# To do
In the records below, quote every line from the one containing "foartecurat.ro: Sursa Ta de Inspiratie" through the one containing "ajuta sa ne", word for word and including both of those lines.

[Transcribed page text]
----
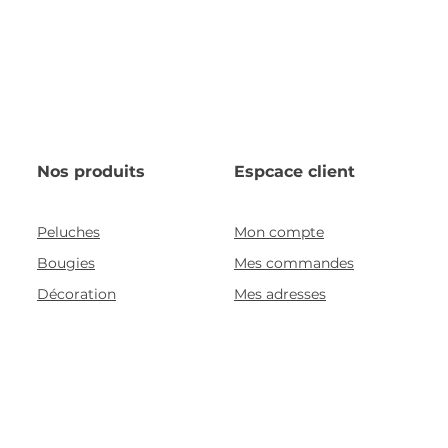
Nos produits
Espcace client
Peluches
Mon compte
Bougies
Mes commandes
Décoration
Mes adresses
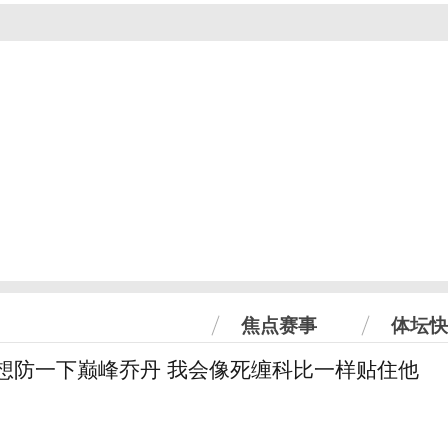
焦点赛事
体坛快
真想防一下巅峰乔丹 我会像死缠科比一样贴住他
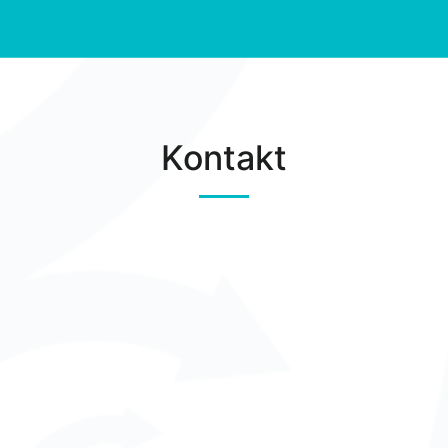
Kontakt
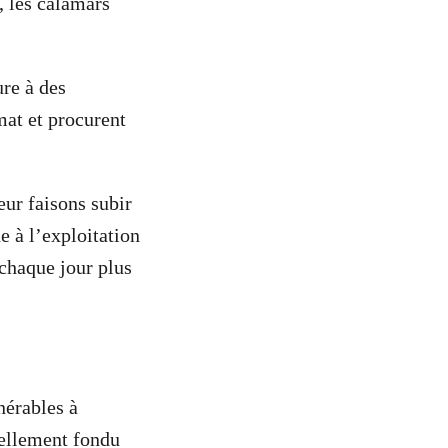
, les calamars
ure à des
mat et procurent
ur faisons subir
e à l’exploitation
chaque jour plus
nérables à
tellement fondu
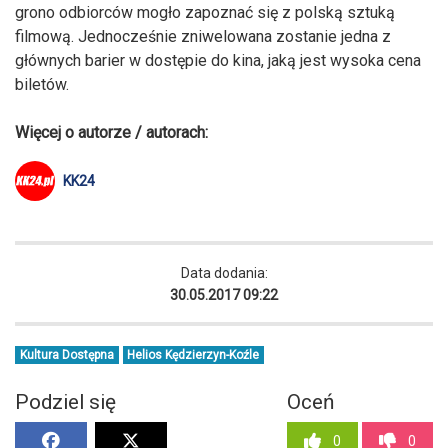
grono odbiorców mogło zapoznać się z polską sztuką
filmową. Jednocześnie zniwelowana zostanie jedna z
głównych barier w dostępie do kina, jaką jest wysoka cena
biletów.
Więcej o autorze / autorach:
KK24
Data dodania:
30.05.2017 09:22
Kultura Dostępna
Helios Kędzierzyn-Koźle
Podziel się
Oceń
0
0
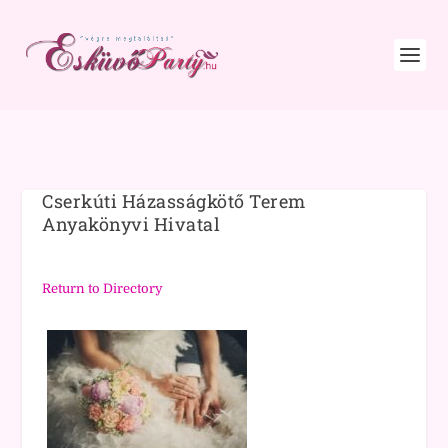
Cserkúti Házasságkötő Terem
Anyakönyvi Hivatal
Return to Directory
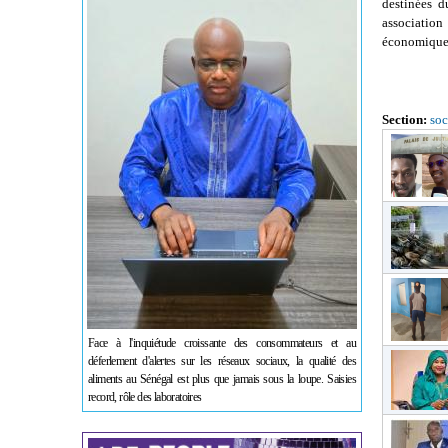
destinées d
association
économique 
Section:
soc
Face à l'inquiétude croissante des consommateurs et au
déferlement d'alertes sur les réseaux sociaux, la qualité des
aliments au Sénégal est plus que jamais sous la loupe. Saisies
record, rôle des laboratoires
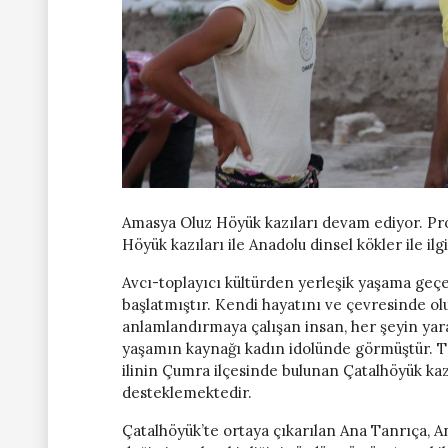
Amasya Oluz Höyük kazıları devam ediyor. Pr
Höyük kazıları ile Anadolu dinsel kökler ile ilgil
Avcı-toplayıcı kültürden yerleşik yaşama geçen
başlatmıştır. Kendi hayatını ve çevresinde olu
anlamlandırmaya çalışan insan, her şeyin yara
yaşamın kaynağı kadın idolünde görmüştür. Ta
ilinin Çumra ilçesinde bulunan Çatalhöyük kaz
desteklemektedir.
Çatalhöyük’te ortaya çıkarılan Ana Tanrıça, 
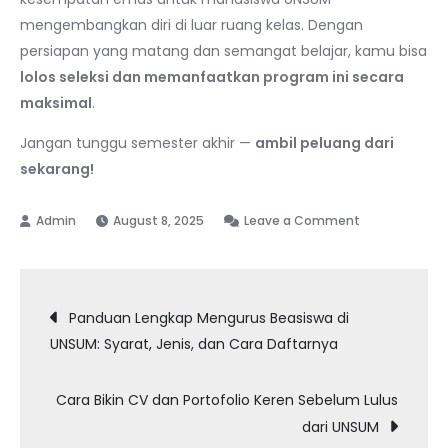
mengembangkan diri di luar ruang kelas. Dengan
persiapan yang matang dan semangat belajar, kamu bisa
lolos seleksi dan memanfaatkan program ini secara
maksimal
.
Jangan tunggu semester akhir —
ambil peluang dari
sekarang!
on
August 8, 2025
Leave a Comment
Tips
Lolos
Post
Magang
Panduan Lengkap Mengurus Beasiswa di
&
UNSUM: Syarat, Jenis, dan Cara Daftarnya
navigation
Program
Kampus
Cara Bikin CV dan Portofolio Keren Sebelum Lulus
Merdeka
dari UNSUM
untuk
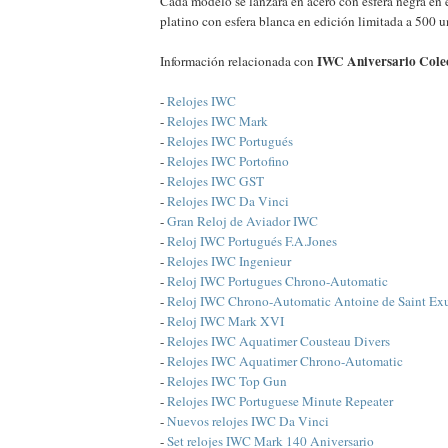
Cada modelo se lanzará en acero con esfera negra en 
platino con esfera blanca en edición limitada a 500 u
IWC Aniversario Cole
Información relacionada con
-
Relojes IWC
-
Relojes IWC Mark
-
Relojes IWC Portugués
-
Relojes IWC Portofino
-
Relojes IWC GST
-
Relojes IWC Da Vinci
-
Gran Reloj de Aviador IWC
-
Reloj IWC Portugués F.A.Jones
-
Relojes IWC Ingenieur
-
Reloj IWC Portugues Chrono-Automatic
-
Reloj IWC Chrono-Automatic Antoine de Saint Ex
-
Reloj IWC Mark XVI
-
Relojes IWC Aquatimer Cousteau Divers
-
Relojes IWC Aquatimer Chrono-Automatic
-
Relojes IWC Top Gun
-
Relojes IWC Portuguese Minute Repeater
-
Nuevos relojes IWC Da Vinci
-
Set relojes IWC Mark 140 Aniversario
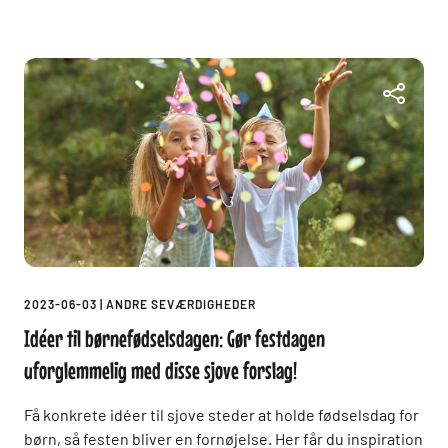
2023-06-03
|
ANDRE SEVÆRDIGHEDER
Idéer til børnefødselsdagen: Gør festdagen
uforglemmelig med disse sjove forslag!
Få konkrete idéer til sjove steder at holde fødselsdag for
børn, så festen bliver en fornøjelse. Her får du inspiration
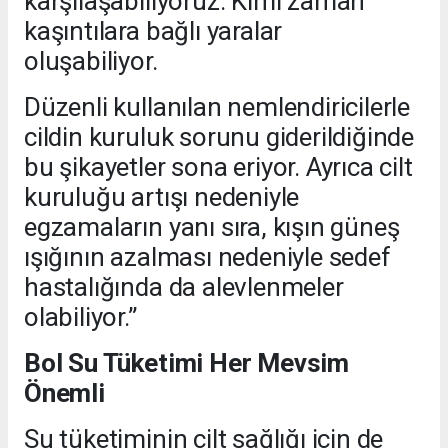
karşılaşabiliyoruz. Kimi zaman
kaşıntılara bağlı yaralar
oluşabiliyor.
Düzenli kullanılan nemlendiricilerle
cildin kuruluk sorunu giderildiğinde
bu şikayetler sona eriyor. Ayrıca cilt
kuruluğu artışı nedeniyle
egzamaların yanı sıra, kışın güneş
ışığının azalması nedeniyle sedef
hastalığında da alevlenmeler
olabiliyor.”
Bol Su Tüketimi Her Mevsim
Önemli
Su tüketiminin cilt sağlığı için de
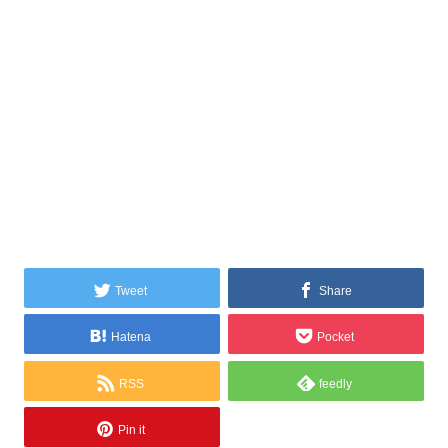
Tweet
Share
Hatena
Pocket
RSS
feedly
Pin it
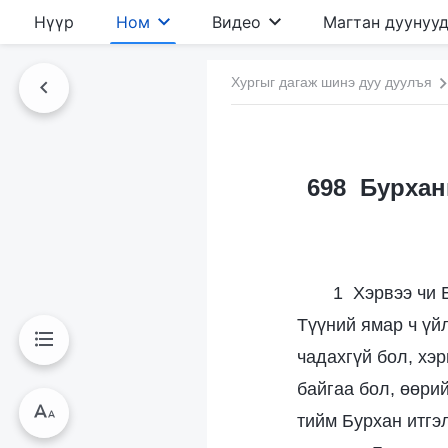
Нүүр
Ном
Видео
Магтан дуунуу
Хургыг дагаж шинэ дуу дуулъя
698 Бурхан
1 Хэрвээ чи 
Түүний ямар ч үй
чадахгүй бол, хэ
байгаа бол, өөри
тийм Бурхан итгэ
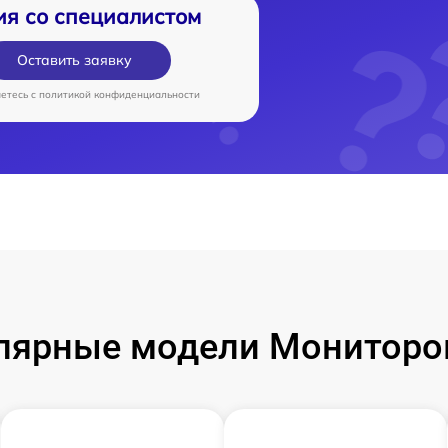
ия со специалистом
Оставить заявку
аетесь c
политикой конфиденциальности
лярные модели Мониторо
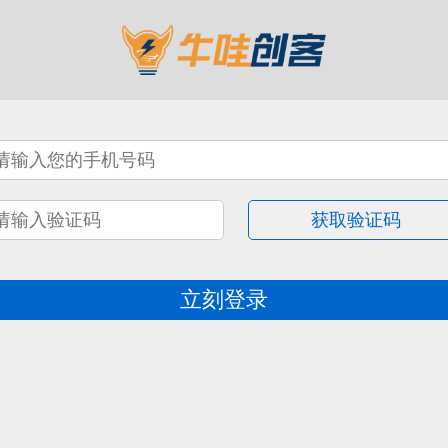
获取验证码
立刻登录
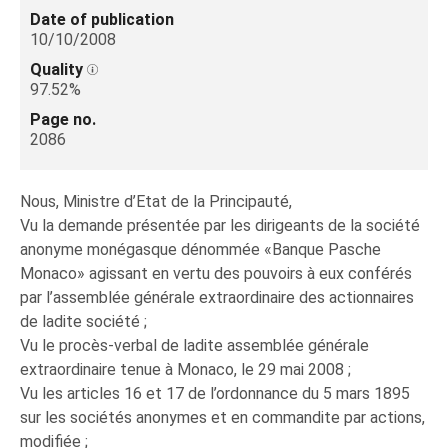
Date of publication
10/10/2008
Quality
97.52%
Page no.
2086
Nous, Ministre d’Etat de la Principauté,
Vu la demande présentée par les dirigeants de la société
anonyme monégasque dénommée «Banque Pasche
Monaco» agissant en vertu des pouvoirs à eux conférés
par l’assemblée générale extraordinaire des actionnaires
de ladite société ;
Vu le procès-verbal de ladite assemblée générale
extraordinaire tenue à Monaco, le 29 mai 2008 ;
Vu les articles 16 et 17 de l’ordonnance du 5 mars 1895
sur les sociétés anonymes et en commandite par actions,
modifiée ;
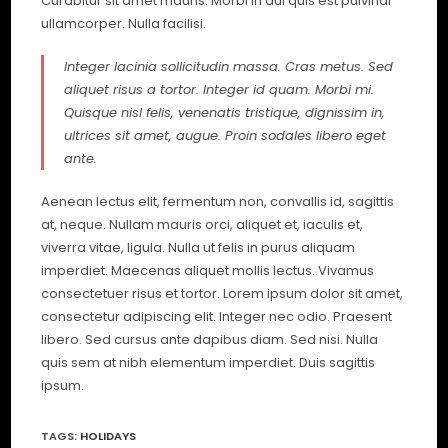
Curabitur sit amet mauris. Morbi in dui quis est pulvinar
ullamcorper. Nulla facilisi.
Integer lacinia sollicitudin massa. Cras metus. Sed
aliquet risus a tortor. Integer id quam. Morbi mi.
Quisque nisl felis, venenatis tristique, dignissim in,
ultrices sit amet, augue. Proin sodales libero eget
ante.
Aenean lectus elit, fermentum non, convallis id, sagittis
at, neque. Nullam mauris orci, aliquet et, iaculis et,
viverra vitae, ligula. Nulla ut felis in purus aliquam
imperdiet. Maecenas aliquet mollis lectus. Vivamus
consectetuer risus et tortor. Lorem ipsum dolor sit amet,
consectetur adipiscing elit. Integer nec odio. Praesent
libero. Sed cursus ante dapibus diam. Sed nisi. Nulla
quis sem at nibh elementum imperdiet. Duis sagittis
ipsum.
TAGS
:
HOLIDAYS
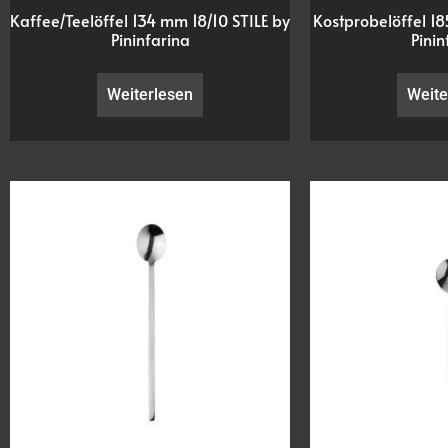
Kaffee/Teelöffel 134 mm 18/10 STILE by
Kostprobelöffel 18
Pininfarina
Pinin
Weiterlesen
Weite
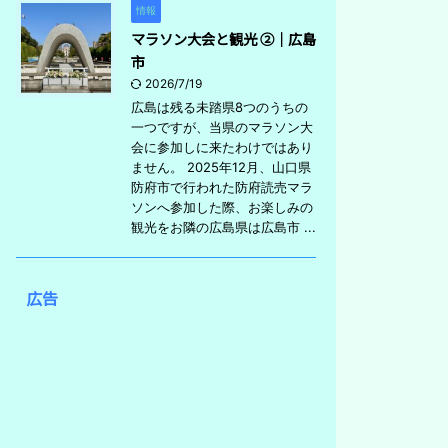
情報
マラソン大会と観光 ②｜広島
市
2026/7/19
広島は残る未踏県8つのうちの
一つですが、当県のマラソン大
会に参加しに来たわけではあり
ません。 2025年12月、山口県
防府市で行われた防府読売マラ
ソンへ参加した際、お楽しみの
観光をお隣の広島県は広島市 ...
広告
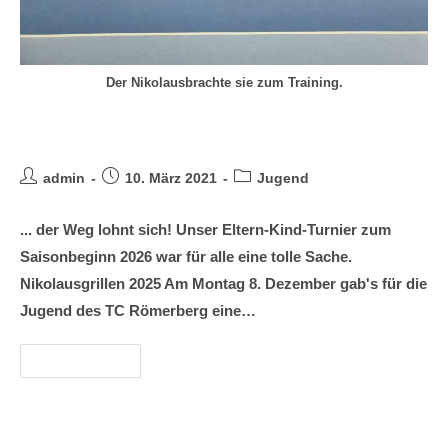
Der Nikolausbrachte sie zum Training.
Veranstaltungen Jugend
admin
10. März 2021
Jugend
... der Weg lohnt sich! Unser Eltern-Kind-Turnier zum
Saisonbeginn 2026 war für alle eine tolle Sache.
Nikolausgrillen 2025 Am Montag 8. Dezember gab's für die
Jugend des TC Römerberg eine…
Weiterlesen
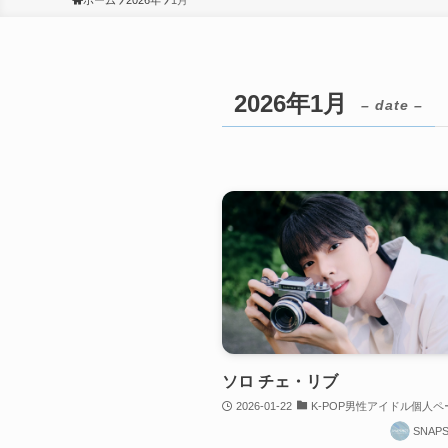
ホーム
2026年
1月
2026年1月
– date –
ソロ チェ・リブ
2026-01-22
K-POP男性アイドル個人ペ
SNAP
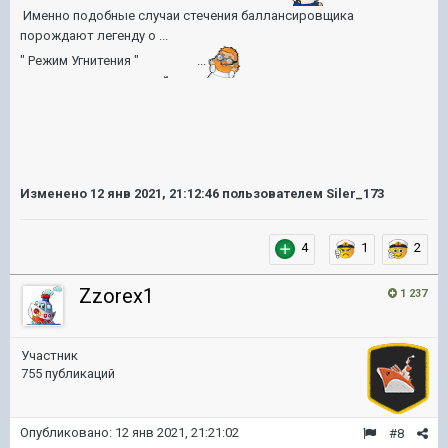
Именно подобные случаи стечения баллансировщика
порождают легенду о ...
" Режим Угнитения "
...
Изменено
12 янв 2021, 21:12:46
пользователем Siler_173
4
1
2
Zzorex1
1 237
Участник
755 публикаций
Опубликовано:
12 янв 2021, 21:21:02
#8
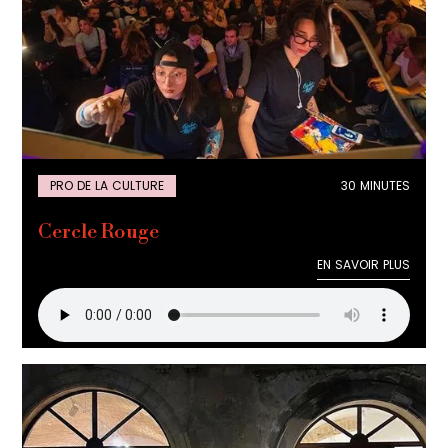
PRO DE LA CULTURE
30 MINUTES
Cercle Rouge
EN SAVOIR PLUS
EN SAVOIR PLUS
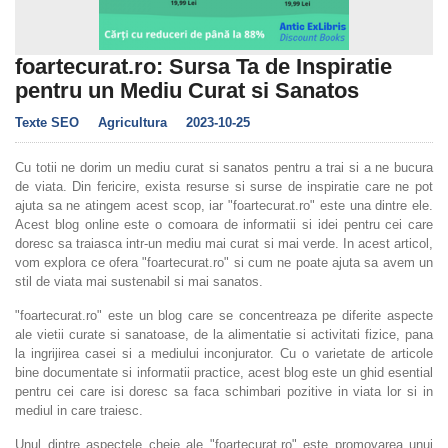
foartecurat.ro: Sursa Ta de Inspiratie
pentru un Mediu Curat si Sanatos
Texte SEO
Agricultura
2023-10-25
Cu totii ne dorim un mediu curat si sanatos pentru a trai si a ne bucura
de viata. Din fericire, exista resurse si surse de inspiratie care ne pot
ajuta sa ne atingem acest scop, iar "foartecurat.ro" este una dintre ele.
Acest blog online este o comoara de informatii si idei pentru cei care
doresc sa traiasca intr-un mediu mai curat si mai verde. In acest articol,
vom explora ce ofera "foartecurat.ro" si cum ne poate ajuta sa avem un
stil de viata mai sustenabil si mai sanatos.
"foartecurat.ro" este un blog care se concentreaza pe diferite aspecte
ale vietii curate si sanatoase, de la alimentatie si activitati fizice, pana
la ingrijirea casei si a mediului inconjurator. Cu o varietate de articole
bine documentate si informatii practice, acest blog este un ghid esential
pentru cei care isi doresc sa faca schimbari pozitive in viata lor si in
mediul in care traiesc.
Unul dintre aspectele cheie ale "foartecurat.ro" este promovarea unui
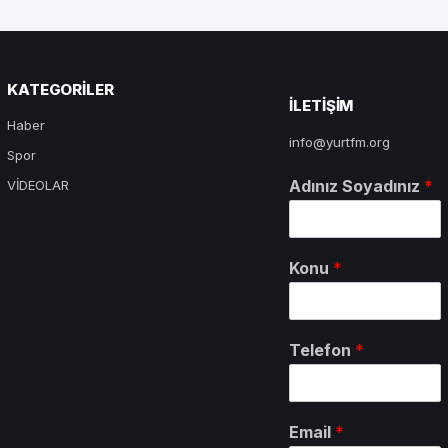
KATEGORILER
ILETIŞIM
Haber
info@yurtfm.org
Spor
Adınız Soyadınız
*
VİDEOLAR
Konu
*
Telefon
*
Email
*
----
# Completed task
foartecurat.ro: Sursa Ta de Inspiratie
pentru un Mediu Curat si Sanatos
Texte SEO
Agricultura
2023-10-25
Cu totii ne dorim un mediu curat si sanatos pentru a trai si a ne bucura
de viata. Din fericire, exista resurse si surse de inspiratie care ne pot
ajuta sa ne atingem acest scop, iar "foartecurat.ro" este una dintre ele.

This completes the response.